脚本中的用户名密码就是上面的USER, PASSWD,不然splash没法使用。该脚本还解决了multiprocessing多进程用进程池时没法CTRL C暂停爬虫的问题

Docker scrapy redis spalsh 爬虫踩坑

首先说个结论,很多问题都是墙引起的.

1.Docker如果不设置好proxy,用起来会非常痛苦.我用了Proxychains + 本地socks5代理,不然速度慢的让你有种被虐的感觉.当然,临时用也可以用export的方式,比如Ubuntu中可以用sudo apt-get -o Acquire::socks::proxy=”socks://127.0.0.1:8399/” update

2.Docker splash安装后会发现在Web端无法渲染有些网站,这里也是Github源码中用了一些境外的js,这些被墙了.对,没错,这些也能被墙.下面链接可以参考,主要是替换resources.py中的两个文件http://libs.baidu.com/jquery/1.11.1/jquery.min.js, https://ajax.aspnetcdn.com/ajax/jquery.migrate/jquery-migrate-1.2.1.js

docker ps

docker exec -u 0 -it ed39a8b02925 /bin/bash

https://blog.csdn.net/qq_42078965/article/details/108812636

说到代理,下面的代码适合socks5代理github,不然访问github太慢了:

git config --global http.proxy 'socks5://127.0.0.1:1080'
git config --global https.proxy 'socks5://127.0.0.1:1080'

3. WSL内存管理有问题,splash运行一段时间机器内存就会炸掉。目前的workaround是用脚本监控系统内存并重启container:

import psutil
import os 
import time
import subprocess

def id_find():
    tmp = str(subprocess.check_output('sudo docker ps', shell=True)).split('\\n')
    print(tmp)
    if tmp[1] ==  "'":
        print('no container_id exists')
        return 0
    else:        
        print('one container_id found')
        container_id = tmp[1].split(' ')[0]
        print('container_id 1:', container_id)
        return container_id    
    
while True:
    mem = psutil.virtual_memory()
    total = str(round(mem.total / 1024 / 1024))
    #round方法进行四舍五入,然后转换成字符串 字节/1024得到kb 再/1024得到M
    used = str(round(mem.used / 1024 / 1024))
    use_per = str(round(mem.percent))
    free = str(round(mem.free / 1024 / 1024))
    print("您当前的内存大小为:" + total + "M")
    print("已使用:" + used + "M(" + use_per + "%)")
    print("可用内存:" + free + "M")
    container_id = id_find()
    print('container_id return:', container_id)
    if container_id == 0:        
        time.sleep(3)
        os.system('sudo docker run -itd -v ~/default.ini -p 8050:8050 scrapinghub/splash /bin/bash --max-timeout=3600')
        time.sleep(5)
        # os.system('sudo docker container prune') # remove all stopped containers. CAUTION!!!!
    else:
        print('one container_id found: ', container_id)
        if int(use_per) > 90:
            os.system(f'sudo docker restart {container_id}')
            # os.system(f'sudo docker run -itd -v lagoucrawl\default.ini -p 8050:8050 scrapinghub/splash /bin/bash --max-timeout=600')
            time.sleep(3)
            # os.system('sudo docker container prune') # remove all stopped containers. CAUTION!!!!
        else:
            time.sleep(3)

这里的default.ini是我的多贝云代理文件,内容如下:

[proxy]
   
host=http-proxy-t1.dobel.cn
port=9180

username=BOSSZxxxxxxx
password=yyyyyyy

因为我用了scrapy-redis-splash这个框架,不能直接套用scrapy代理的方式,实践证明这个是有效也是最简单的splash proxy方法。

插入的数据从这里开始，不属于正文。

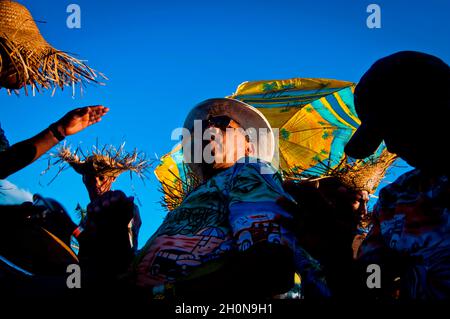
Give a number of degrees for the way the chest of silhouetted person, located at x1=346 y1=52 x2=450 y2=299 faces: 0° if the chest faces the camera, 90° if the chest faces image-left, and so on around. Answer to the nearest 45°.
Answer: approximately 90°

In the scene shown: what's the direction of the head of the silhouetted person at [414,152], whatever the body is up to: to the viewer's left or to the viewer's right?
to the viewer's left
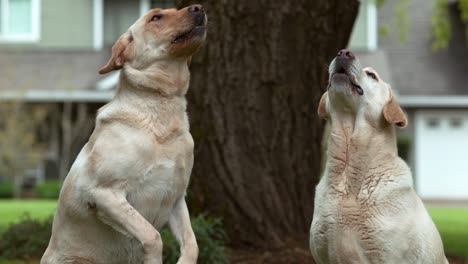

说到这儿,顺便说下docker的加速(以阿里云为例):

{
  "registry-mirrors": [
    "https://qbsssss.mirror.aliyuncs.com"
  ],
  "insecure-registries": [],
  "debug": false,
  "experimental": false,
  "features": {
    "buildkit": true
  }
}

上面的连接登录阿里云之后能找到,Google下即可。这里有个坑,如果你用国外阿里云账号登录,是死活找不到这个链接的!

因为GFW的缘故,国内很多技术人员获取最先进的技术资料是很困难的。仅仅说proxy,不同的平台设置都不一样,github, wget, docker。。。。。。即使是proxychains也不是一站式解决方案。

4. Redis看起来简单,也是很多坑需要踩的。比如,强制停止爬虫程序后重启之前可能需要删除redis中的requests,不然爬虫程序可能无法继续。